PROBLEM DETAILS
Retype the data below verbatim; pictures do not belong in the copy.

%%

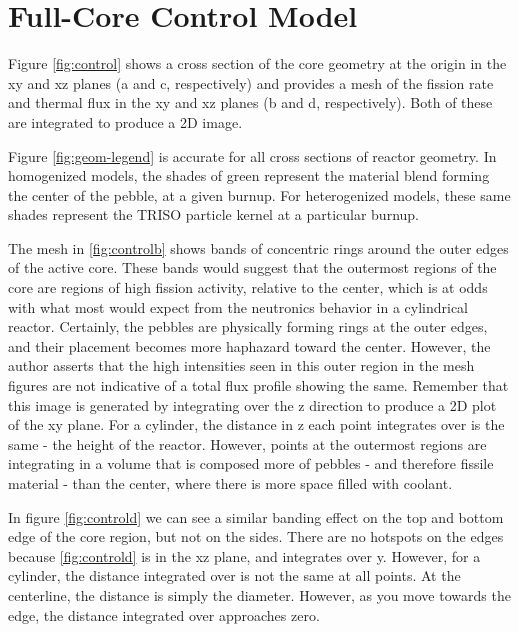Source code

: \section{Full-Core Control Model}

Figure \ref{fig:control} shows a cross section of the core geometry at the origin in the xy and xz planes (a and c, respectively) and provides a mesh of the fission rate and thermal flux in the xy and xz planes (b and d, respectively).  Both of these are integrated to produce a 2D image.


Figure \ref{fig:geom-legend} is accurate for all cross sections of reactor geometry.  In homogenized models, the shades of green represent the material blend forming the center of the pebble, at a given burnup.  For heterogenized models, these same shades represent the TRISO particle kernel at a particular burnup.




The mesh in  \ref{fig:controlb} shows bands of concentric rings around the outer edges of the active core.  These bands would suggest that the outermost regions of the core are regions of high fission activity, relative to the center, which is at odds with what most would expect from the neutronics behavior in a cylindrical reactor.  Certainly, the pebbles are physically forming rings at the outer edges, and their placement becomes more haphazard toward the center.  However, the author asserts that the high intensities seen in this outer region in the mesh figures are not indicative of a total flux profile showing the same.  Remember that this image is generated by integrating over the z direction to produce a 2D plot of the xy plane.  For a cylinder, the distance in z each point integrates over is the same - the height of the reactor.  However, points at the outermost regions are integrating in a volume that is composed more of pebbles - and therefore fissile material - than the center, where there is more space filled with coolant.

In figure \ref{fig:controld}  we can see a similar banding effect on the top and bottom edge of the core region, but not on the sides.  There are no hotspots on the edges because \ref{fig:controld} is in the xz plane, and integrates over y.  However, for a cylinder, the distance integrated over is not the same at all points.  At the centerline, the distance is simply the diameter.  However, as you move towards the edge, the distance integrated over approaches zero.


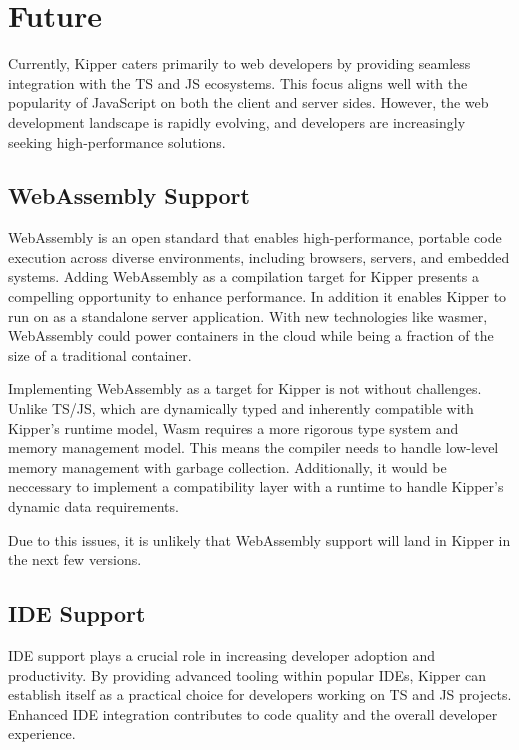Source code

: \section{Future}
\label{sec:future}

Currently, Kipper caters primarily to web developers by providing seamless integration with the TS and JS ecosystems. This focus aligns well with the popularity of JavaScript on both the client and server sides. However, the web development landscape is rapidly evolving, and developers are increasingly seeking high-performance solutions.

\subsection{WebAssembly Support}

WebAssembly is an open standard that enables high-performance, portable code execution across diverse environments, including browsers, servers, and embedded systems. Adding WebAssembly as a compilation target for Kipper presents a compelling opportunity to enhance performance. In addition it enables Kipper to run on as a standalone server application. With new technologies like wasmer, WebAssembly could power containers in the cloud while being a fraction of the size of a traditional container.

Implementing WebAssembly as a target for Kipper is not without challenges. Unlike TS/JS, which are dynamically typed and inherently compatible with Kipper’s runtime model, Wasm requires a more rigorous type system and memory management model. This means the compiler needs to handle low-level memory management with garbage collection. Additionally, it would be neccessary to implement a compatibility layer with a runtime to handle Kipper's dynamic data requirements.

Due to this issues, it is unlikely that WebAssembly support will land in Kipper in the next few versions.

\subsection{IDE Support}
IDE support plays a crucial role in increasing developer adoption and productivity. By providing advanced tooling within popular IDEs, Kipper can establish itself as a practical choice for developers working on TS and JS projects. Enhanced IDE integration contributes to code quality and the overall developer experience.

%%

COMPLETED TASK
Source code

: \section{Full-Core Control Model}

Figure \ref{fig:control} shows a cross section of the core geometry at the origin in the xy and xz planes (a and c, respectively) and provides a mesh of the fission rate and thermal flux in the xy and xz planes (b and d, respectively).  Both of these are integrated to produce a 2D image.


Figure \ref{fig:geom-legend} is accurate for all cross sections of reactor geometry.  In homogenized models, the shades of green represent the material blend forming the center of the pebble, at a given burnup.  For heterogenized models, these same shades represent the TRISO particle kernel at a particular burnup.




The mesh in  \ref{fig:controlb} shows bands of concentric rings around the outer edges of the active core.  These bands would suggest that the outermost regions of the core are regions of high fission activity, relative to the center, which is at odds with what most would expect from the neutronics behavior in a cylindrical reactor.  Certainly, the pebbles are physically forming rings at the outer edges, and their placement becomes more haphazard toward the center.  However, the author asserts that the high intensities seen in this outer region in the mesh figures are not indicative of a total flux profile showing the same.  Remember that this image is generated by integrating over the z direction to produce a 2D plot of the xy plane.  For a cylinder, the distance in z each point integrates over is the same - the height of the reactor.  However, points at the outermost regions are integrating in a volume that is composed more of pebbles - and therefore fissile material - than the center, where there is more space filled with coolant.

In figure \ref{fig:controld}  we can see a similar banding effect on the top and bottom edge of the core region, but not on the sides.  There are no hotspots on the edges because \ref{fig:controld} is in the xz plane, and integrates over y.  However, for a cylinder, the distance integrated over is not the same at all points.  At the centerline, the distance is simply the diameter.  However, as you move towards the edge, the distance integrated over approaches zero.


Source code

: \section{Future}
\label{sec:future}

Currently, Kipper caters primarily to web developers by providing seamless integration with the TS and JS ecosystems. This focus aligns well with the popularity of JavaScript on both the client and server sides. However, the web development landscape is rapidly evolving, and developers are increasingly seeking high-performance solutions.

\subsection{WebAssembly Support}

WebAssembly is an open standard that enables high-performance, portable code execution across diverse environments, including browsers, servers, and embedded systems. Adding WebAssembly as a compilation target for Kipper presents a compelling opportunity to enhance performance. In addition it enables Kipper to run on as a standalone server application. With new technologies like wasmer, WebAssembly could power containers in the cloud while being a fraction of the size of a traditional container.

Implementing WebAssembly as a target for Kipper is not without challenges. Unlike TS/JS, which are dynamically typed and inherently compatible with Kipper’s runtime model, Wasm requires a more rigorous type system and memory management model. This means the compiler needs to handle low-level memory management with garbage collection. Additionally, it would be neccessary to implement a compatibility layer with a runtime to handle Kipper's dynamic data requirements.

Due to this issues, it is unlikely that WebAssembly support will land in Kipper in the next few versions.

\subsection{IDE Support}
IDE support plays a crucial role in increasing developer adoption and productivity. By providing advanced tooling within popular IDEs, Kipper can establish itself as a practical choice for developers working on TS and JS projects. Enhanced IDE integration contributes to code quality and the overall developer experience.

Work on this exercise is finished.